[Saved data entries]
========================================================================

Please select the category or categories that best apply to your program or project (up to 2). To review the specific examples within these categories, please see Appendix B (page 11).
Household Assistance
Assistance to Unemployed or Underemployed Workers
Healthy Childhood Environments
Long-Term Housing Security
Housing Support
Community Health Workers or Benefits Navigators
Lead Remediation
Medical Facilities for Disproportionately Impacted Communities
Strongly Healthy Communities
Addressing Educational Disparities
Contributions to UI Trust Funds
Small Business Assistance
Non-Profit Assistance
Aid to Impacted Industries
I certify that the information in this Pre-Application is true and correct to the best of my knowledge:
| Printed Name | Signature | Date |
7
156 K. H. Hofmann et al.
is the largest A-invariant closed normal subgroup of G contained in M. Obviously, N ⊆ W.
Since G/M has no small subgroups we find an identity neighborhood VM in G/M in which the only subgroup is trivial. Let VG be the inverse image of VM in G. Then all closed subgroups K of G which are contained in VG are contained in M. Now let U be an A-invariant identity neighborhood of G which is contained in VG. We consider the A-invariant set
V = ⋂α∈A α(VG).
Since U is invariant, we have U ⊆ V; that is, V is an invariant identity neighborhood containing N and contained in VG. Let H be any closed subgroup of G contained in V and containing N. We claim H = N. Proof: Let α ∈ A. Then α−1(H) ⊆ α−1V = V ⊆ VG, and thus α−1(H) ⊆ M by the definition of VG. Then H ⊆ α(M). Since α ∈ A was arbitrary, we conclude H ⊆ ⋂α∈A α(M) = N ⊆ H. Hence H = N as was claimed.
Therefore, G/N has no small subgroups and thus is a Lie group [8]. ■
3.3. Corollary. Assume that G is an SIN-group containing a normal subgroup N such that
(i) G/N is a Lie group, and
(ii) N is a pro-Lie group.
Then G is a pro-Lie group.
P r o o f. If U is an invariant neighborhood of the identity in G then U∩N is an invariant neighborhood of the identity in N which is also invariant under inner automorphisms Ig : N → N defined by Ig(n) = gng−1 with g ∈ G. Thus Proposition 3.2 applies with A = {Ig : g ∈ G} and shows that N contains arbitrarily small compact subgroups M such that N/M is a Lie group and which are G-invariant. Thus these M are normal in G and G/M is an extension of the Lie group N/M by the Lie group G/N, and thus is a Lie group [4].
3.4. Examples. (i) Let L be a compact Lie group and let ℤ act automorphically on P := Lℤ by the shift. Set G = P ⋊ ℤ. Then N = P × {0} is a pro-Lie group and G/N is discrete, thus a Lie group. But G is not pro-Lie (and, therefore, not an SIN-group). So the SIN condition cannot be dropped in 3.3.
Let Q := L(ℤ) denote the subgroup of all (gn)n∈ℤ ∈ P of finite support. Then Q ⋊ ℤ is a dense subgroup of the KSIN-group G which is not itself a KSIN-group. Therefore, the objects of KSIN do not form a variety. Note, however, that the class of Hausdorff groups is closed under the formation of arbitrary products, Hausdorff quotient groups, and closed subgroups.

========================================================================

■ Aim of the task ■
Reproduce, word for word and in full, only the lines above that start at the line with "Community Health Workers" and run through the line with "156 K. H. Hofmann et al.", both ends included.

■ Solution to this exercise ■
Community Health Workers or Benefits Navigators
Lead Remediation
Medical Facilities for Disproportionately Impacted Communities
Strongly Healthy Communities
Addressing Educational Disparities
Contributions to UI Trust Funds
Small Business Assistance
Non-Profit Assistance
Aid to Impacted Industries
I certify that the information in this Pre-Application is true and correct to the best of my knowledge:
| Printed Name | Signature | Date |
7
156 K. H. Hofmann et al.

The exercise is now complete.